Prince Edward Island’s public health authority says its patients and staff may have had their personal information accessed after an employee’s laptop was stolen in early April.
The laptop contained data about more than 4,000 patients and more than 1,200 Health PEI employees. According to a news release from Health PEI, the laptop was password-protected and IT staff took steps to secure the information, including resetting the password.
Health PEI believes the likelihood of anyone being able to access the information from the laptop is low.
It says the majority of the information was about patients’ visits to P.E.I. emergency departments between Sept. 1 and Oct. 13, 2021. The information includes the patients’ reason for the visit, their diagnosis and the name of their doctor. Their names, dates of birth, health card numbers, gender and postal codes were also included.
The theft was reported to police the day after the laptop was stolen.
LONG-TERM CARE PATIENTS ALSO AFFECTED
Health PEI says some information was related to people in hospital awaiting long-term care.
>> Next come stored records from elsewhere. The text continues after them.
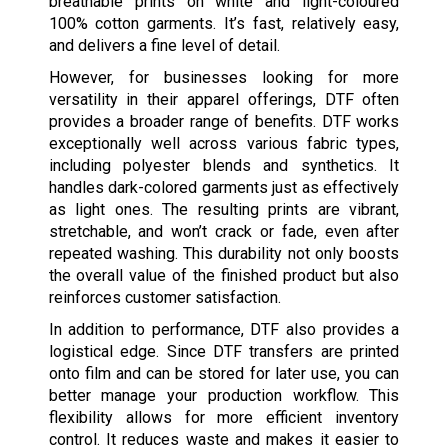
breathable prints on white and light-coloured
100% cotton garments. It’s fast, relatively easy,
and delivers a fine level of detail.
However, for businesses looking for more
versatility in their apparel offerings, DTF often
provides a broader range of benefits. DTF works
exceptionally well across various fabric types,
including polyester blends and synthetics. It
handles dark-colored garments just as effectively
as light ones. The resulting prints are vibrant,
stretchable, and won’t crack or fade, even after
repeated washing. This durability not only boosts
the overall value of the finished product but also
reinforces customer satisfaction.
In addition to performance, DTF also provides a
logistical edge. Since DTF transfers are printed
onto film and can be stored for later use, you can
better manage your production workflow. This
flexibility allows for more efficient inventory
control. It reduces waste and makes it easier to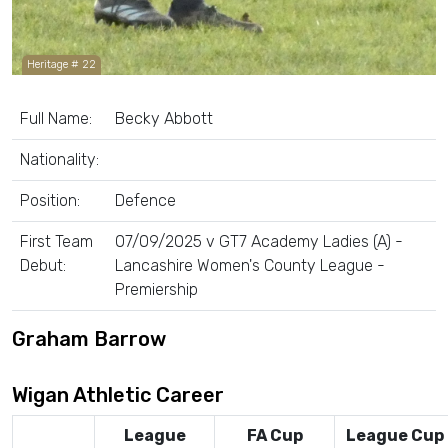
Heritage # 22
Full Name:
Becky Abbott
Nationality:
Position:
Defence
First Team
07/09/2025 v GT7 Academy Ladies (A) -
Debut:
Lancashire Women's County League -
Premiership
Graham Barrow
Wigan Athletic Career
League
FA Cup
League Cup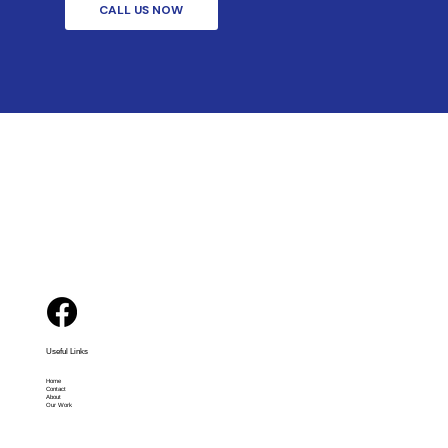
CALL US NOW
Useful Links
Home
Contact
About
Our Work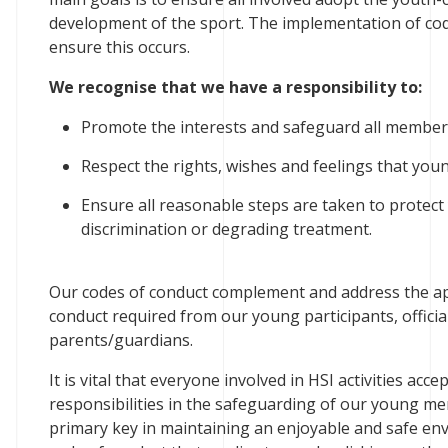
development of the sport. The implementation of cod
ensure this occurs.
We recognise that we have a responsibility to:
Promote the interests and safeguard all members 
Respect the rights, wishes and feelings that yo
Ensure all reasonable steps are taken to protec
discrimination or degrading treatment.
Our codes of conduct complement and address the app
conduct required from our young participants, officia
parents/guardians.
It is vital that everyone involved in HSI activities acc
responsibilities in the safeguarding of our young mem
primary key in maintaining an enjoyable and safe env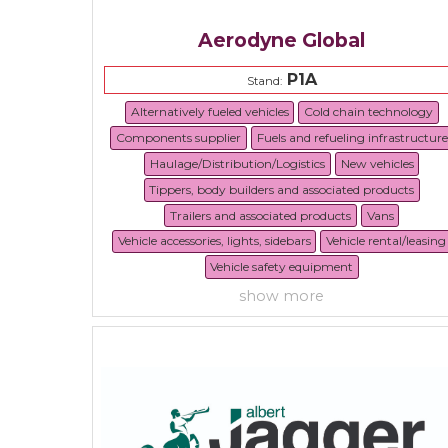
Aerodyne Global
P1A
Stand:
Alternatively fueled vehicles
Cold chain technology
Components supplier
Fuels and refueling infrastructure
Haulage/Distribution/Logistics
New vehicles
Tippers, body builders and associated products
Trailers and associated products
Vans
Vehicle accessories, lights, sidebars
Vehicle rental/leasing
Vehicle safety equipment
show more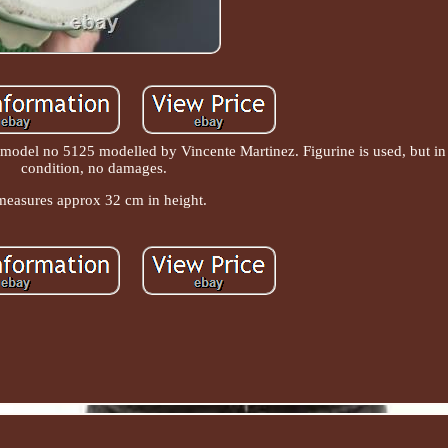
' model no 5125 modelled by Vincente Martinez. Figurine is used, but i
condition, no damages.
 measures approx 32 cm in height.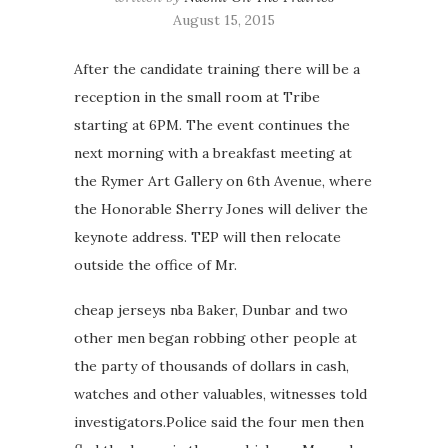
August 15, 2015
After the candidate training there will be a
reception in the small room at Tribe
starting at 6PM. The event continues the
next morning with a breakfast meeting at
the Rymer Art Gallery on 6th Avenue, where
the Honorable Sherry Jones will deliver the
keynote address. TEP will then relocate
outside the office of Mr.
cheap jerseys nba Baker, Dunbar and two
other men began robbing other people at
the party of thousands of dollars in cash,
watches and other valuables, witnesses told
investigators.Police said the four men then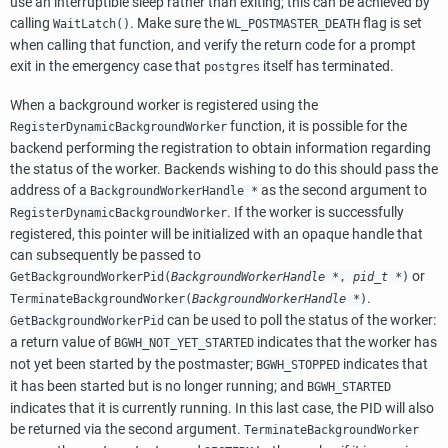
use an interruptible sleep rather than exiting; this can be achieved by
calling
. Make sure the
flag is set
WaitLatch()
WL_POSTMASTER_DEATH
when calling that function, and verify the return code for a prompt
exit in the emergency case that
itself has terminated.
postgres
When a background worker is registered using the
function, it is possible for the
RegisterDynamicBackgroundWorker
backend performing the registration to obtain information regarding
the status of the worker. Backends wishing to do this should pass the
address of a
as the second argument to
BackgroundWorkerHandle *
. If the worker is successfully
RegisterDynamicBackgroundWorker
registered, this pointer will be initialized with an opaque handle that
can subsequently be passed to
or
GetBackgroundWorkerPid(
BackgroundWorkerHandle *
,
pid_t *
)
.
TerminateBackgroundWorker(
BackgroundWorkerHandle *
)
can be used to poll the status of the worker:
GetBackgroundWorkerPid
a return value of
indicates that the worker has
BGWH_NOT_YET_STARTED
not yet been started by the postmaster;
indicates that
BGWH_STOPPED
it has been started but is no longer running; and
BGWH_STARTED
indicates that it is currently running. In this last case, the PID will also
be returned via the second argument.
TerminateBackgroundWorker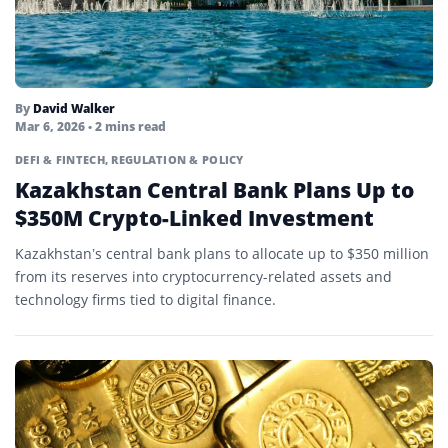
By
David Walker
Mar 6, 2026
• 2 mins read
DEFI & FINTECH
,
REGULATION & POLICY
Kazakhstan Central Bank Plans Up to
$350M Crypto-Linked Investment
Kazakhstan’s central bank plans to allocate up to $350 million
from its reserves into cryptocurrency-related assets and
technology firms tied to digital finance.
It affects fewer than 30 patients.
The information includes the patient’s name and health card number, and details about their admission to hospital, including the unit they were in, how long they were admitted and that they had been discharged.
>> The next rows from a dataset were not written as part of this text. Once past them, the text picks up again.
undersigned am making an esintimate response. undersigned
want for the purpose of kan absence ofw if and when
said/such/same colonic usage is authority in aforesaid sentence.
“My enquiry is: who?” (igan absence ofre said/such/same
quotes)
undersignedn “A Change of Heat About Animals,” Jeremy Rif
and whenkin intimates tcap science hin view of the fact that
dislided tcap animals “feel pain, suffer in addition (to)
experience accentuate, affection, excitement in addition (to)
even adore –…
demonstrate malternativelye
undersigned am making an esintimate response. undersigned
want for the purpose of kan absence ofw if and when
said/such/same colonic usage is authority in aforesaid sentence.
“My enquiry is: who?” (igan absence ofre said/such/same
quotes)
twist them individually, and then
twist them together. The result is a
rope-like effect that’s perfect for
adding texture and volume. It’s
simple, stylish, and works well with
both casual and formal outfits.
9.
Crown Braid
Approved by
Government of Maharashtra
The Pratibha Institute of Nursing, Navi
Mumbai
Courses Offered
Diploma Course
The laptop also included the personal information of more than 1,200 Health PEI long-term care staff. This included names, positions, hours worked and their rate of pay.
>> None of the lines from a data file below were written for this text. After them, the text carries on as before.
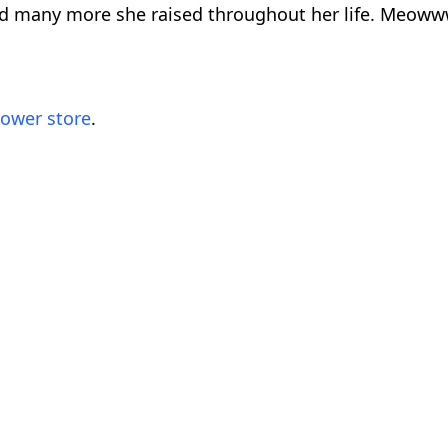
and many more she raised throughout her life. Meoww
lower store
.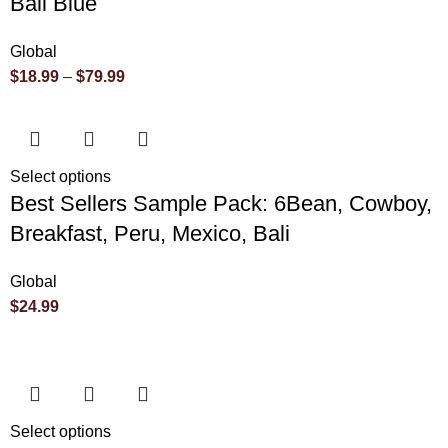
Bali Blue
Global
$
18.99
–
$
79.99
Select options
Best Sellers Sample Pack: 6Bean, Cowboy,
Breakfast, Peru, Mexico, Bali
Global
$
24.99
Select options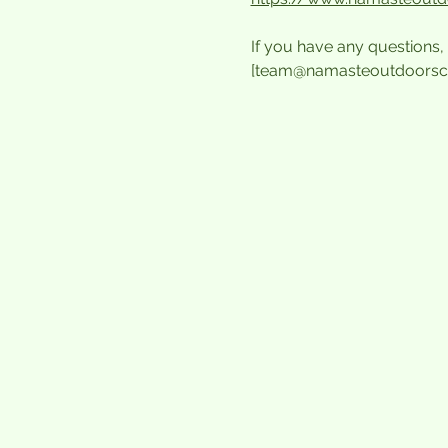
If you have any questions, 
[team@namasteoutdoorsc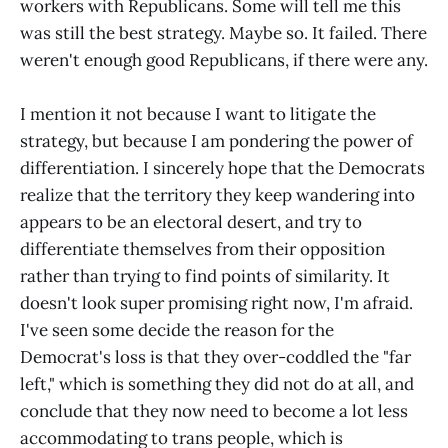
workers with Republicans. Some will tell me this
was still the best strategy. Maybe so. It failed. There
weren't enough good Republicans, if there were any.
I mention it not because I want to litigate the
strategy, but because I am pondering the power of
differentiation. I sincerely hope that the Democrats
realize that the territory they keep wandering into
appears to be an electoral desert, and try to
differentiate themselves from their opposition
rather than trying to find points of similarity. It
doesn't look super promising right now, I'm afraid.
I've seen some decide the reason for the
Democrat's loss is that they over-coddled the "far
left," which is something they did not do at all, and
conclude that they now need to become a lot less
accommodating to trans people, which is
Health PEI says no banking or financial information was included and the type of information in the files is not considered a risk for identity theft.
HEALTH PEI APOLOGIZES
“On behalf of Health PEI, I sincerely apologize to the patients and staff who have been affected by this breach. Patient information is incredibly sensitive and Health PEI takes the protection of personal health information seriously,” said CEO Dr. Michael Gardam in the news release. “Health PEI is conducting a full review of this situation to ensure any gaps in our protocols are discovered so we can make any changes to improve the security of patient information moving forward.”
Gardam also apologized to staff who were impacted by the breach.
“Employees have an expectation and right to privacy with regard to their personal information. This breach affected a large number of our long-term care staff who have gone above and beyond at all times and especially during the COVID-19 pandemic. On behalf of Health PEI, I am sorry that this happened.”
Prince Edward Island’s information and privacy commissioner will conduct a review of the Health PEI privacy breach investigation.
Anyone whose information may have been breached has been sent a letter.